I found the topic Send Email Event , but I don’t find
/var/www/emoncms$ ls composer.json index.php route.php COPYRIGHT.txt Lib scripts core.php LICENSE.txt settings.env.ini default.emonpi.settings.php locale.php settings.ini default-settings.ini Modules tests default-settings.php param.php Theme docs php-info.php version.txt example.settings.ini process_settings.php example.settings.php readme.md
After looking at all the files, I figured out that I could copy-paste relevant sections from
settings.ini. I did so for the smtp-section and I installed SwiftMailer. Hopefully it seems to work out. I’m still in doubt about the correct way of working: if the peak stays higher than 2500 W for a long time, I will get an e-mail every 10 seconds…
I also changed…
csv_decimal_place_separator = "," csv_field_separator = ";"
… but that setting doesn’t seem to apply yet. Do I have to restart some service?
Unfortunately I don’t receive any e-mails. What could be wrong? I executed
git -C /opt/emoncms/modules clone -b 'v5.4.8' --single-branch https://github.com/swiftmailer/swiftmailer.git and changed settings in
[smtp] ; Email address to email proccessed input values default_emailto = '(my personal e-mailaddress)' host = "smtp.gmail.com" ; 25, 465, 587 port = "465" ; another e-mail address that I have, different from my personal one. from_email = '[email protected]' from_name = 'Some name' ; Comment lines below that dont apply ; ssl, tls encryption = "ssl" username = "[email protected]" password = "Iwillnotttellyou"

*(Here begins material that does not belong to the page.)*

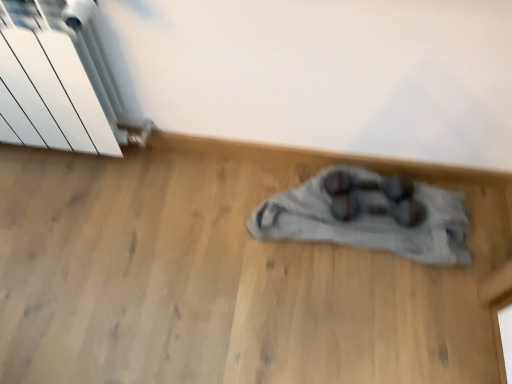
Find the location of `free space in front of shiny black dumbbells at center`. free space in front of shiny black dumbbells at center is located at coordinates (386, 240).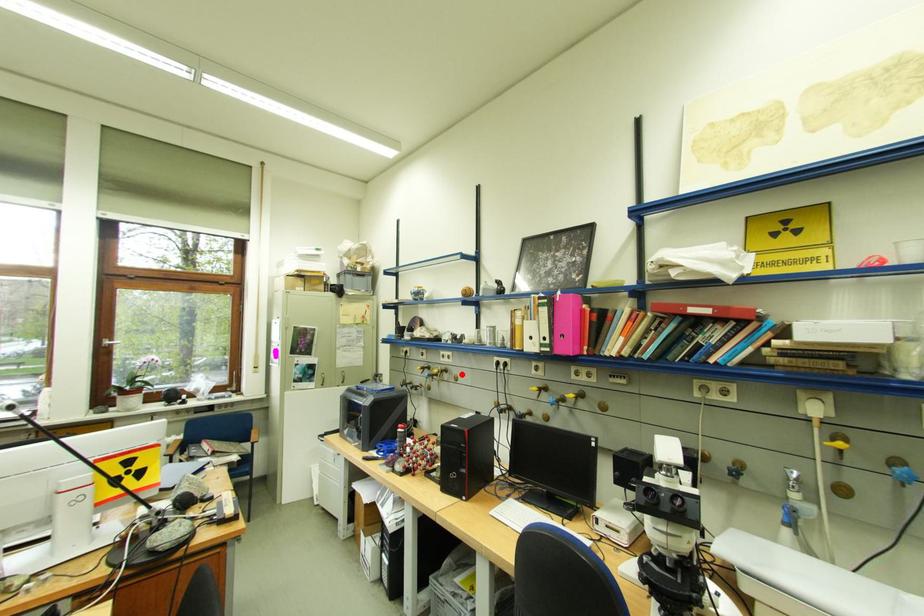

I’m also still in doubt about the correct way of working: if the peak stays higher than 2500 W for a long time, I will get an e-mail every 10 seconds with my process list that I posted earlier… Won’t I?
I couldn’t fix the e-mail problem in emoncms, so I went for another solution with Node-Red that seems to work. I still have to fine tune it, but I already get an e-mail if I exceed a peak.